You might guess from this that media playback isn't a high priority for this phone, but at least there's no faffing to get music on and off the handset. It drops into USB storage mode nicely, and you can just drag and drop files across to your computer.
Battery, connectivity and apps
The Orange San Francisco 2 is equipped with a 1200mAh battery, and that's about what's to be expected from a budget smartphone.
Orange says you'll get 250 hours on standby and 280 minutes of talk from it, but of course, we all use our phones for a lot more than chatter. We got about a day and a half from each full recharge we did while testing the Android smartphone, with a fairly frugal usage pattern, involving minimal 3G data browsing while on the move.

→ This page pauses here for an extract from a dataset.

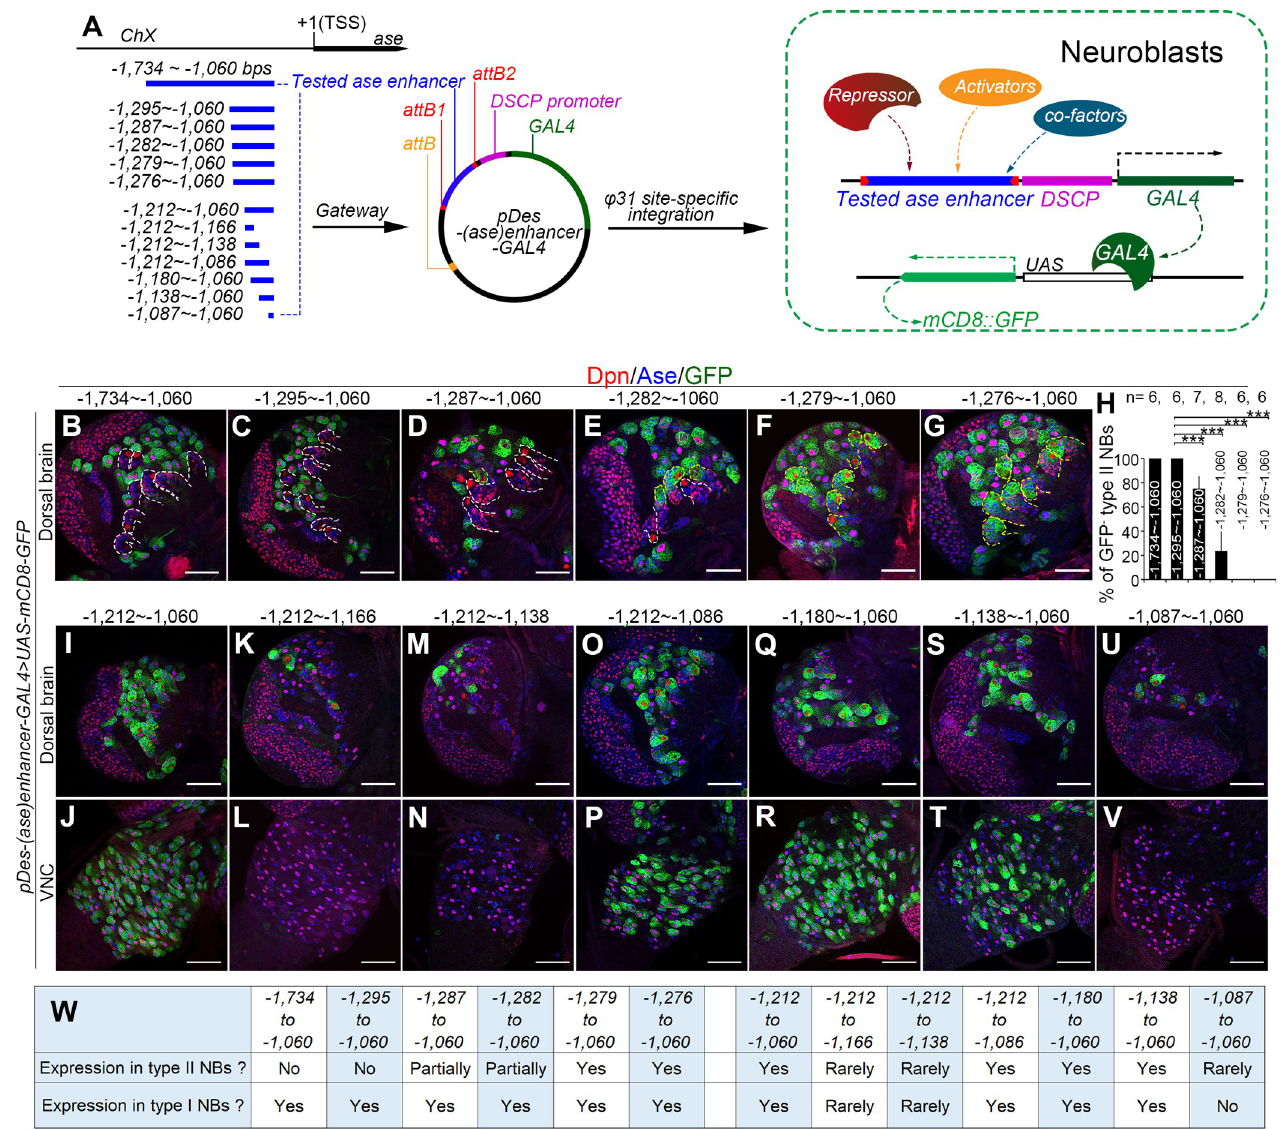
Fig 1. Identification of cis -elements mediating the repression and activation of Ase expression. (A) A diagram shows the tested ase enhancer fragments (in blue) and the strategy of the enhancer-activity-assay used to determine the activity of the fragments in type I NBs or in type II NBs. The ase enhancer fragments are amplified and cloned to upstream of Drosophila synthetic core promoter (DSCP)-GAL4 cassette in pBPGUW vector and the resulted pDes-(ase)enhancer- GAL4 constructs are integrated into Drosophila genome for determining their expression in type I and type II NBs by driving the expression of the UAS- mCD8-GFP reporter. (B-G, I-V) Expression of mCD8-GFP driven by the pDes-(ase)enhancer-GAL4 constructs with indicated ase enhancer fragments in type I NBs (Ase + Dpn + , appearing magenta in the nucleus) or type II NBs (Ase - Dpn + , appearing red in the nucleus) in the dorsal brains (B-G, I, K, M, O, Q, S, and U) or VNCs (J, L, N, P, R, T, and V). Images in (B-G) are for mapping the cis -elements mediating the suppression of ase in type II NBs and images in (I-V) are for mapping the cis -elements involved in activating ase in all NBs. Note that progressive deletion of the sequence from -1,295bp to 1,279bp leads to activation of mCD8-GFP in a subset of (D-E) or all type II NBs (F-G), whereas deletion of the sequence from -1,138bp to -1,086bp results in the loss of mCD8-GFP expression in all NBs in the VNC (L, N, and V) and in the majority of NBs in the brains (K, M, and U). Yellow dashed lines in (B-G) outline type II NB lineages with mCD8-GFP expression and white dashed lines in (B-G) outline the type II NB lineages without mCD8-GFP expression. In this and all the following figures, only images from one brain lobe or the thoracic segments of VNCs are shown. The brain lobes are oriented so that the midline is to the right and the anterior side of the brain up. Scale bars equal 50 μ m. (H) Quantifications of the percentage of type II NBs without mCD8-GFP expression in the brains with the GAL4 transgenes under the control of indicated ase enhancer fragments. Values of the bars are mean ± SD. ��� , P < 0.001. (W) Summary of the expression of mCD8-GFP driven by the pDes-(ase)enhancer-GAL4 constructs with indicated ase enhancer fragments in type I NBs or type II NBs.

Higher-end connectivity such as DLNA and HDMI are absent, but then you wouldn't expect to see them in a budget smartphone such as this, would you?

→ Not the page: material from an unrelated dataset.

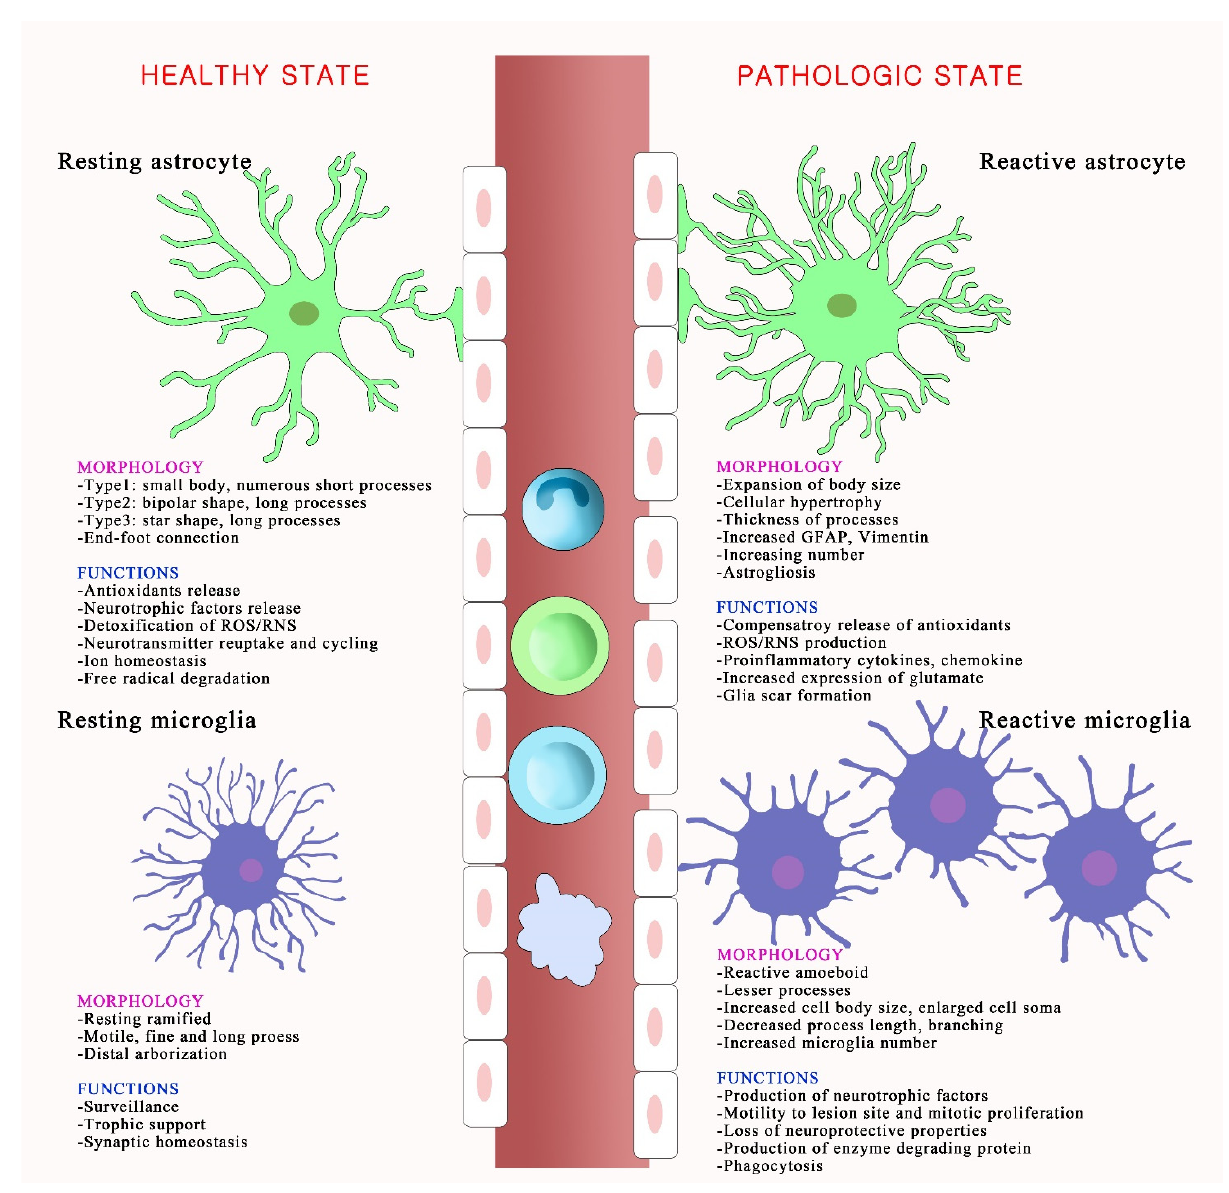
Figure 2. Schematic depicting morphological and functional changes in activated glial cells following oxidative stress. The resting and reactive states of astrocytes and microglia have different morphologies and functions. In a healthy brain, astrocytes are called territorial cells and they maintain extracellular homeostasis via numerous cellular processes. Microglia use their defense mechanisms to rapidly respond to disturbances in the brain environment, and assist in specific immune functions. However, under oxidative stress, reactive astrocytes undergo astrogliosis, which associates with cellular hypertrophy, astrocyte proliferation, increasing numbers and thickness of processes, and expanded cell body size. Reactive microglia, also called amoeboid microglia, exhibit morphological modifications and proliferation and produce several inflammatory mediators, including nitric oxide and superoxide. The disruption of vascular integrity is observed and increases the permeability of immune cells in pathological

The basics are present and correct on the Orange San Francisco 2, though, with Wi-Fi and A-GPS both here. You can use the handset as a portable Wi-Fi hotspot, and Bluetooth is also on board.

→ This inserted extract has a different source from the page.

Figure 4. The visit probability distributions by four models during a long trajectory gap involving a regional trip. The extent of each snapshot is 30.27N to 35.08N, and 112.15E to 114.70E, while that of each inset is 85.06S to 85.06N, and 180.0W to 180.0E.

Mapping is catered for by both Google Maps and Orange's own Maps application. Google Maps is so good that we can't really see why Orange still bothers developing its own offering, and since Orange Maps refused to run for us, it rather shot itself in the foot by not letting us experiment with it.
Orange includes its nifty Orange Wednesdays app on the Orange San Francisco 2, as well as its own weather app and a Wi-Fi app that can help you find local hotspots.
There's also an Orange app store and an Orange games store to buy further apps, in addition to the Android market.
The rather excellent Signal Boost app is included on this budget model - likely to entice a LOT of people that suffer from poor signal who can simply connect to their Wi-Fi to enjoy perfect signal in their homestead.
Orange also adds a Gestures app so that you can use screen gestures to unlock the handset or run specific applications.
Add in other extras such as a Tetris game, stopwatch, Documents to Go for viewing but not editing Word, Excel, PowerPoint and PDF Documents and you have an eclectic mix that can be easily augmented further from the Android Market.
We really, really liked the original Orange San Francisco, and it became out benchmark for budget mobile phones throughout 2011. We thought the Orange San Francisco 2 might become the one to beat in 2012. But having spent time with this sequel, we aren't so sure.
Budget smartphones such as the HTC Wildfire S, Samsung Galaxy Y, BlackBerry Curve 9300Huawei Blaze and Motorola Atrix 2 have proliferated over the last year, and to lead the pack a phone has to be really special. The Orange San Francisco 2 does move things on from its predecessor, but not hugely, so it doesn't sit head and shoulders above the rest as the original Orange San Francisco did.
The touchscreen is sharp and clear - 480 x 800 pixels in a 3.5-inch screen are bound to deliver well.
Battery life is pretty good, although as ever we temper that comment with the fact that your own pattern of use might drain it relatively quickly.
We wanted the Orange San Francisco 2 to be more of an upgrade than it is, so we feel a bit let down overall.
The build isn't as great as we'd have liked. The Orange San Francisco 2's shiny black plastic is so-so, although we haven't seen the white version, so that may be a nicer-looking handset.
The absence of Twitter and Facebook clients and the lack of integration of their contacts is a big chasm in functionality.
The Orange San Francisco 2's touchscreen feels a little unresponsive to us, especially when entering text.
Small, neat and affordable, the Orange San Francisco 2 is far from being a bad buy. But Orange set the bar very high with the original San Francisco, and this follow up just doesn't represent a giant leap forward.
That's got to be good news for the competition, whose budget Android handsets have been overshadowed by the Orange San Francisco for many months. So come on, everyone, the field is now wide open.